#### [WHAT TO PRODUCE]
List every Survivor contestant named in the body of the Survivor finale recap below.

Tuned In

The Morning After: Old Girls' Club

  • Share
  • Read Later

survivor_finale.jpg
Last night’s final four end the season’s wild ride. / Monty Brinton/CBS

SPOILER ALERT: Spoilers for last night’s Survivor finale after the jump:


As happens so often in Survivor, Fans vs. Favorites ended with my two least favorite members of the Final Four making it to the very end. Not that I have any special liking for Natalie, who truly brought a special brand of crazy to the final jury (was she asking Parvati which way she swings in bed?), but having made it through as a fan in a season that heavily favored the aptly-named favorites would have been an accomplishment in itself. As for Cerie, she is my personal favorite, and after Thursday’s mind-blowing feat in which she and the remaining women actually persuaded Erik to give up his immunity necklace—it was like watching a pack of lionesses take down a baby gazelle—I am convinced that she is an actual Jedi.

Of course, for that reason, she may have been too great a threat for Amanda to bring to the jury anyway, but that brings me to my question: why is it that the person who wins the final immunity challenge—as Amanda has now done in two seasons—so often chooses the person who will defeat them? Maybe it’s just chance, but I also think that players immersed in the Survivor game lose sight of, or never had a sense of to begin with, how the juries actually vote on the winner. In particular, maybe because someone actually in the game is much closer to the emotions, they seem to overestimate how much juries will take likability into account, and underestimate their willingness to give the million to a schemer who outplayed them.

There Parvati seemed to understand what was going on, wisely owning up to having been a conniving so-and-so, whereas Amanda probably hurt herself by too transparently giving the jury the answers it wanted to hear. (Which, if memory serves, I believe hurt her in her first season finale as well.) She all but promised them a gas-tax holiday.

#### [EXTRACTED INFORMATION]
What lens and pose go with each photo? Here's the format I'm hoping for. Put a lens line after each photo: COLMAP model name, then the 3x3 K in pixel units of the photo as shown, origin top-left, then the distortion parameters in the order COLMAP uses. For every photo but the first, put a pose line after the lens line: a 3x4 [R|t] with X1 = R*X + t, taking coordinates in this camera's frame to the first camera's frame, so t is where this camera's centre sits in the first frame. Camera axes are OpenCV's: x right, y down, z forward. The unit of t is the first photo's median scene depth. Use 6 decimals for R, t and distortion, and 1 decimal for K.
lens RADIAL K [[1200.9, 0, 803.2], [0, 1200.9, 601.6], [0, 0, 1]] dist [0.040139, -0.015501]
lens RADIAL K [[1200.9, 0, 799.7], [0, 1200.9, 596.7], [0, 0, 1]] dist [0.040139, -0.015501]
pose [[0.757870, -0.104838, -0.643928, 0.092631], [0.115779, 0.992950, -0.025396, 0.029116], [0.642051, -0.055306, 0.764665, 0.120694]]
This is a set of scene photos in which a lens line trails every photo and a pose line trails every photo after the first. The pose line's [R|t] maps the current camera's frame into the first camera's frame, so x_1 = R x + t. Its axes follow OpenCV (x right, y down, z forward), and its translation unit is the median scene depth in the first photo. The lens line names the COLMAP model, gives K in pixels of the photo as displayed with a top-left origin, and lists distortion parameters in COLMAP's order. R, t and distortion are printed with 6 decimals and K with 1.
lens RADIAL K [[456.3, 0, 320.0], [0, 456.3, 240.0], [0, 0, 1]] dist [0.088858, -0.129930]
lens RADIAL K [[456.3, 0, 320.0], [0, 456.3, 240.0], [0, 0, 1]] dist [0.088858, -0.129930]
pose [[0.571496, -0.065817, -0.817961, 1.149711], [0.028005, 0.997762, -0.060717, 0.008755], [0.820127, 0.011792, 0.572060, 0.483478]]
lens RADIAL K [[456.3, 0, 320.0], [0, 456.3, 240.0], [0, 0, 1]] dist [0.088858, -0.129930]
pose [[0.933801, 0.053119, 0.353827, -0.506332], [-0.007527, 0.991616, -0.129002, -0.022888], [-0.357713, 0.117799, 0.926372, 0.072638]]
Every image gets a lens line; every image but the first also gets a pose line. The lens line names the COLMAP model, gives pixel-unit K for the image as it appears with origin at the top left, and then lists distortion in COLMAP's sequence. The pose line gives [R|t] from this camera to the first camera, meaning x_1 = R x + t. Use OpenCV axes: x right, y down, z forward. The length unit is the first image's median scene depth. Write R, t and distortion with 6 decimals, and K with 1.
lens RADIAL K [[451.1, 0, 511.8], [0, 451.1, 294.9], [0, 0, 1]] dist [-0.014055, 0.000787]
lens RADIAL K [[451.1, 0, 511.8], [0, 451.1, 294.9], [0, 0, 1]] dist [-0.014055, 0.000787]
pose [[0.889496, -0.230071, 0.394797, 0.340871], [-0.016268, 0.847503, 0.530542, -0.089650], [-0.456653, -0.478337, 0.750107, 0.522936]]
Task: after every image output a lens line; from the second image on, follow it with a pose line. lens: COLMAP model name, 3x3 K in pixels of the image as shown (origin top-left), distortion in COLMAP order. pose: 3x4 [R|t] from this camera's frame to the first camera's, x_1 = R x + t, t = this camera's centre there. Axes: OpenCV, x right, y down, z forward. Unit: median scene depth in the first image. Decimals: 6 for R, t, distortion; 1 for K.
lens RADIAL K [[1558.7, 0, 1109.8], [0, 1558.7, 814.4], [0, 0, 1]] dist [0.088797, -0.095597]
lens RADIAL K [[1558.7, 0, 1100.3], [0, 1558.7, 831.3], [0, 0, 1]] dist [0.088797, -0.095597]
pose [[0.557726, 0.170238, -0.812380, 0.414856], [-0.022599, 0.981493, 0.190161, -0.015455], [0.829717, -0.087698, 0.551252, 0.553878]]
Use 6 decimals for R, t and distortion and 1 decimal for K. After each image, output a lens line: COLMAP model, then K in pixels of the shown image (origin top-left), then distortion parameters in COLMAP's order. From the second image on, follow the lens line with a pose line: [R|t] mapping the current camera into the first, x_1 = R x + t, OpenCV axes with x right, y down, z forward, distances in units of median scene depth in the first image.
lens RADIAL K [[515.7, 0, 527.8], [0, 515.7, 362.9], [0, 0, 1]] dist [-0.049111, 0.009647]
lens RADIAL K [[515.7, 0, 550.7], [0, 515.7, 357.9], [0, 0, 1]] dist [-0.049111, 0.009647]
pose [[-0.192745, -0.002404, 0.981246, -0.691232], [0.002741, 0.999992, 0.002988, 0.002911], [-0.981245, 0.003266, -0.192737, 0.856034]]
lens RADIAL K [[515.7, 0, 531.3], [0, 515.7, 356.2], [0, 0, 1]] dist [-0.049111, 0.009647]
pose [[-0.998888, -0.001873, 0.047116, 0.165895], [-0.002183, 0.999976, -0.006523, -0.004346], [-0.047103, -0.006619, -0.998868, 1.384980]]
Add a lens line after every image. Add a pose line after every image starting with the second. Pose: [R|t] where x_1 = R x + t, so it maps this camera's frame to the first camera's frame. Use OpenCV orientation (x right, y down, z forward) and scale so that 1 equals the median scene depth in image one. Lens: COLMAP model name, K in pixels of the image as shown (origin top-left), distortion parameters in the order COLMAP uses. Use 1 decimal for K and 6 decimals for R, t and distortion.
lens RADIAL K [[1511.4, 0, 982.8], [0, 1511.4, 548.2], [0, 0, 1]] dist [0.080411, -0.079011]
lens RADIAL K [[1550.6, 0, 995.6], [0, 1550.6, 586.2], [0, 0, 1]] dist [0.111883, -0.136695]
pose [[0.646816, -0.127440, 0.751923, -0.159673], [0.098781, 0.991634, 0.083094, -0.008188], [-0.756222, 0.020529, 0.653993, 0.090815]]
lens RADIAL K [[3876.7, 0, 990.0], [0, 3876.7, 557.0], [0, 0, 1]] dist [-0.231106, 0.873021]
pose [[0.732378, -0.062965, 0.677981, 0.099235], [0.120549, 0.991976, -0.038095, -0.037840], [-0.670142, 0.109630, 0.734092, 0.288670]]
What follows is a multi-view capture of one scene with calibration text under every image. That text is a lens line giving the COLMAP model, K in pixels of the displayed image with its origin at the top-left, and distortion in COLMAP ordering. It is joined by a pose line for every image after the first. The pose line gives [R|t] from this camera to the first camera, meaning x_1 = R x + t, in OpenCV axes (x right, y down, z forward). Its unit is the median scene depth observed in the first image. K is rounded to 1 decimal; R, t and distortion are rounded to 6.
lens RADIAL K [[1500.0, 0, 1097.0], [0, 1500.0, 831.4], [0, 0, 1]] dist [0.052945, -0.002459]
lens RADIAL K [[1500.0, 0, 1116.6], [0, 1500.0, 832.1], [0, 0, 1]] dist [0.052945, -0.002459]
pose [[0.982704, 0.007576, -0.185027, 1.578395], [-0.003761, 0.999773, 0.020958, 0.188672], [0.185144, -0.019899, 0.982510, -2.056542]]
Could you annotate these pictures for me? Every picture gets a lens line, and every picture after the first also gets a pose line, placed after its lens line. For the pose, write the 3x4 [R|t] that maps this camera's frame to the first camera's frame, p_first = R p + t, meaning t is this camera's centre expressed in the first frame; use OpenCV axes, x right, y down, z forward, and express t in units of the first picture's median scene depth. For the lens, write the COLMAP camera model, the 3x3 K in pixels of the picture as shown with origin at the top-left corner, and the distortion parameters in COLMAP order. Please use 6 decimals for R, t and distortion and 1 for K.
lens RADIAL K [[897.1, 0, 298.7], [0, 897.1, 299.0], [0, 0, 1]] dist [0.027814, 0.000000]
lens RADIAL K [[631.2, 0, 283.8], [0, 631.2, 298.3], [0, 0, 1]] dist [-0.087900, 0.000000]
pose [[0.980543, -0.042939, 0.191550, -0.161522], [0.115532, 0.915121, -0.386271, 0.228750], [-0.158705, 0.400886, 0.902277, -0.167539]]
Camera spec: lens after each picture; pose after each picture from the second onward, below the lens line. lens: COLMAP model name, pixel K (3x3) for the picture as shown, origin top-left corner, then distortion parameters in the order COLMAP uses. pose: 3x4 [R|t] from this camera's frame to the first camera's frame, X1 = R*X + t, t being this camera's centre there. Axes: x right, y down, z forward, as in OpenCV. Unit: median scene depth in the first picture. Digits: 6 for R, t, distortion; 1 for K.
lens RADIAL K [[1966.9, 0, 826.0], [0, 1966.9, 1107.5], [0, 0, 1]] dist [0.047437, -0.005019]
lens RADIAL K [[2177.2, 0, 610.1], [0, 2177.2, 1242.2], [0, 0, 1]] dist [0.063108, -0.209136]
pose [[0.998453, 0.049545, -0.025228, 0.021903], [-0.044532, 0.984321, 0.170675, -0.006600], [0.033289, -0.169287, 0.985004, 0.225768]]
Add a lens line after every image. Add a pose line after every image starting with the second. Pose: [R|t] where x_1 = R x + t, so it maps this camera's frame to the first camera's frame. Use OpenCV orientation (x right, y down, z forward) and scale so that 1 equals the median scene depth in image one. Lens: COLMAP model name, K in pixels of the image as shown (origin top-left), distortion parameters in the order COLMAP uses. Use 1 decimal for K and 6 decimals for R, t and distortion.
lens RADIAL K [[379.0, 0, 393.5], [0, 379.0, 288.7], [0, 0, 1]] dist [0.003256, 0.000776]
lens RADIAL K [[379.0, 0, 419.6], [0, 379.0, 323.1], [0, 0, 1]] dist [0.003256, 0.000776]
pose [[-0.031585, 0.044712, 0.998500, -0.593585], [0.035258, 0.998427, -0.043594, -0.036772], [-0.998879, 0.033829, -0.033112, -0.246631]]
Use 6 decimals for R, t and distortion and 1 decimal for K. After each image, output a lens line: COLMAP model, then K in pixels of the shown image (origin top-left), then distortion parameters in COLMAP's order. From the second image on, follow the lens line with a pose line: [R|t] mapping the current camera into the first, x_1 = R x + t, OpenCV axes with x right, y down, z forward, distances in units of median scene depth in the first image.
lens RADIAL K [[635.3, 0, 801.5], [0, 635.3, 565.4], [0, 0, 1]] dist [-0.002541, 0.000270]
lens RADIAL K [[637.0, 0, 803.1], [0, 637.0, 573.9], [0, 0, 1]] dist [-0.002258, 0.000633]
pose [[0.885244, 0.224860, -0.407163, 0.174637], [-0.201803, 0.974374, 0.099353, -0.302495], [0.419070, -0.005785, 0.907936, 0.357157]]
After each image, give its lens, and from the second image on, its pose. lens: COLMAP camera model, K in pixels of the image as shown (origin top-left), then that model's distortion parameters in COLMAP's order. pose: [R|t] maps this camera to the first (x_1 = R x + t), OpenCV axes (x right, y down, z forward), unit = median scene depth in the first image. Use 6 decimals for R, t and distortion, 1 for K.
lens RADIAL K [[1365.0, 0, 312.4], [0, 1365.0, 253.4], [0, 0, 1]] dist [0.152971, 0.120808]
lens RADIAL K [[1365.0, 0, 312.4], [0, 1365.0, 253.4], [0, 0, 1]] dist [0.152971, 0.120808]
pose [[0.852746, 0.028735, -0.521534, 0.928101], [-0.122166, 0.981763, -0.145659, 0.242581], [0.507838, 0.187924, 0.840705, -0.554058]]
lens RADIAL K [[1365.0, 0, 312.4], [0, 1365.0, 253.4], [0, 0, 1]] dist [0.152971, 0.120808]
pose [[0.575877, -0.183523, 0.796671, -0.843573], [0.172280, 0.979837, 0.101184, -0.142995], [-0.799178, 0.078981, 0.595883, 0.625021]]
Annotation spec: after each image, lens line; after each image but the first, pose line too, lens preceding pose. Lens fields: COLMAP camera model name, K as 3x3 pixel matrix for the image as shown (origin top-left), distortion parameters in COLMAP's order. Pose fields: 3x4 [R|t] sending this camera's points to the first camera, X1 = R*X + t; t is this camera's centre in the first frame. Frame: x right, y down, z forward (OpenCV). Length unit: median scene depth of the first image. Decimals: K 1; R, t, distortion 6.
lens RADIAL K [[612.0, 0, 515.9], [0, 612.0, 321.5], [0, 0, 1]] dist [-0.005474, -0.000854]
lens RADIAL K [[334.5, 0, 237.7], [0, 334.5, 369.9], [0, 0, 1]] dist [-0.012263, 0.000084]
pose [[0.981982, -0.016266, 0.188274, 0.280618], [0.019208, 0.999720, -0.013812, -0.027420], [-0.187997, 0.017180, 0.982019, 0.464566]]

#### [WRITTEN ANSWER]
Natalie, Parvati, Cerie, Erik, Amanda